Director of the Cuyahoga County Board of Elections Tony Perlatti said his team is expecting as many as 350,000 mail-in ballot applications by election day on Nov. 3, making up more than 50% of the total vote countywide.

Perlatti said his team will add 50 additional temporary employees to help with the counting of ballots, working to prevent longer delays in election results.

Perlatti urged voters to send in their mail-in ballot applications as soon as possible, and if they have questions to log into the county websitefor help.

“You want to maximize the mail-in window, especially with the vote-by-mail process,” Perlatti said. “We will have some kind of result, but again, it’s not going to be until the wee hours of Nov. 4, the day after."

Perlatti said his team has also added two additional scanners but said voters should not delay sending in their vote-by-mail applications with all Ohio counties starting to send out ballots on Oct. 6.
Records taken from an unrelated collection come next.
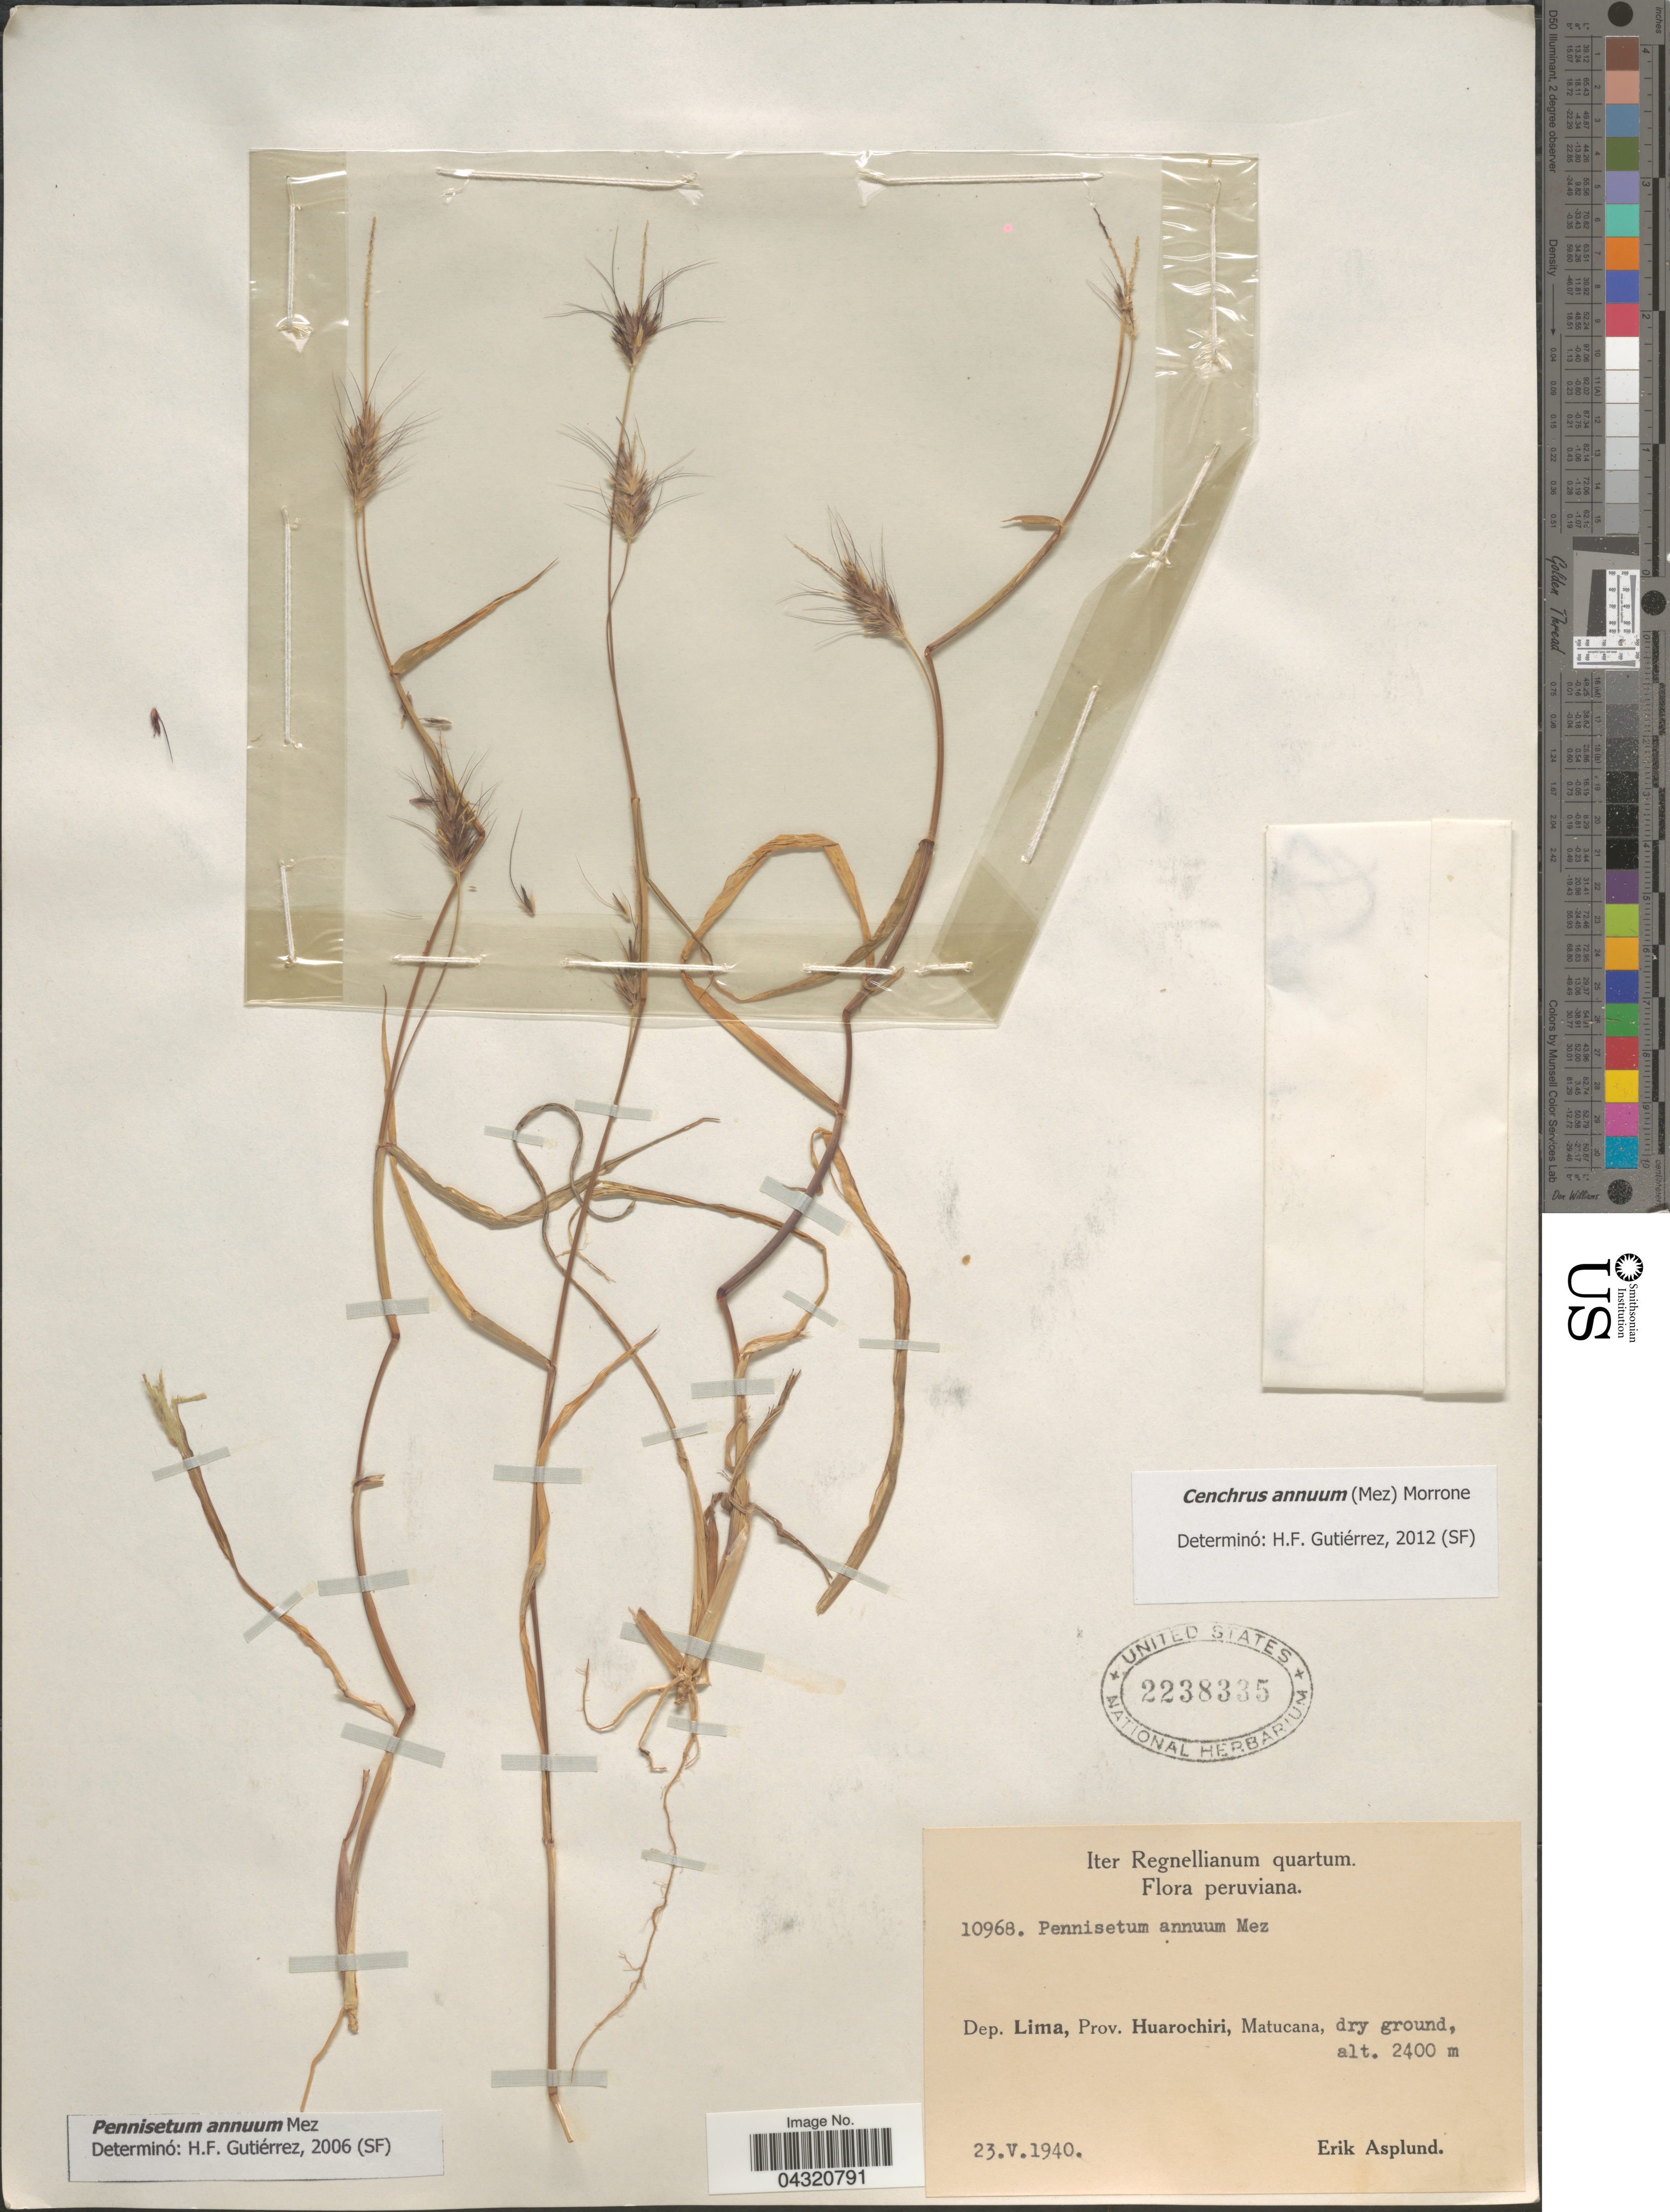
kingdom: Plantae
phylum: Tracheophyta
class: Liliopsida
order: Poales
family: Poaceae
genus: Cenchrus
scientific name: Cenchrus annuus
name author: (Mez) Morrone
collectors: E. Asplund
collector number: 10968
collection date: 1940-05-23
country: Peru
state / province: Lima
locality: Iter Regnellianum quartum. Dep. Lima, Prov. Huarochiri, Matucana.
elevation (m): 2400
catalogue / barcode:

“A scanner only goes so fast, you can’t make it go any faster, so the time it takes is the time it takes,” Perlatti said. “It’s accuracy over speed, you can’t cut corners no matter what the volume is, you have to go through your process.”

Dale Fellows, Chairman of the Lake County Board of Elections, said he's expecting vote-by-mail to make up a record 60% of the vote in his county.

Like some other Ohio counties, Fellows said his team has set up online application and ballot tracking to ease the minds of voters about the process.

“It will show when we sent it out, it will say when that application arrived back, then you can track your ballot when we sent out the ballot. It will also say what date it arrived back,” Fellows said. “Some voters have a lot of concerns about the mail. Keep in mind our results are truly unofficial until we certify the election, which is several weeks later."

David Cohen, Political Science Professor at the University of Akron and Interim Director at the Bliss Institute of Applied Politics, said he's concerned about the potential for long delays in declaring a winner in the presidential race.

“I’m not confident that we’ll actually have a winner after the night concludes,” Cohen said. "What I fear the most is if it's a long-drawn-out process that becomes politicized from the start and that people do not have confidence one way or the other in the election result. Whoever wins, there is going to be a lot of doubt on the other side on who came up short and their supporters are going to be upset and angry, and I worry that could translate into civil unrest throughout the country.”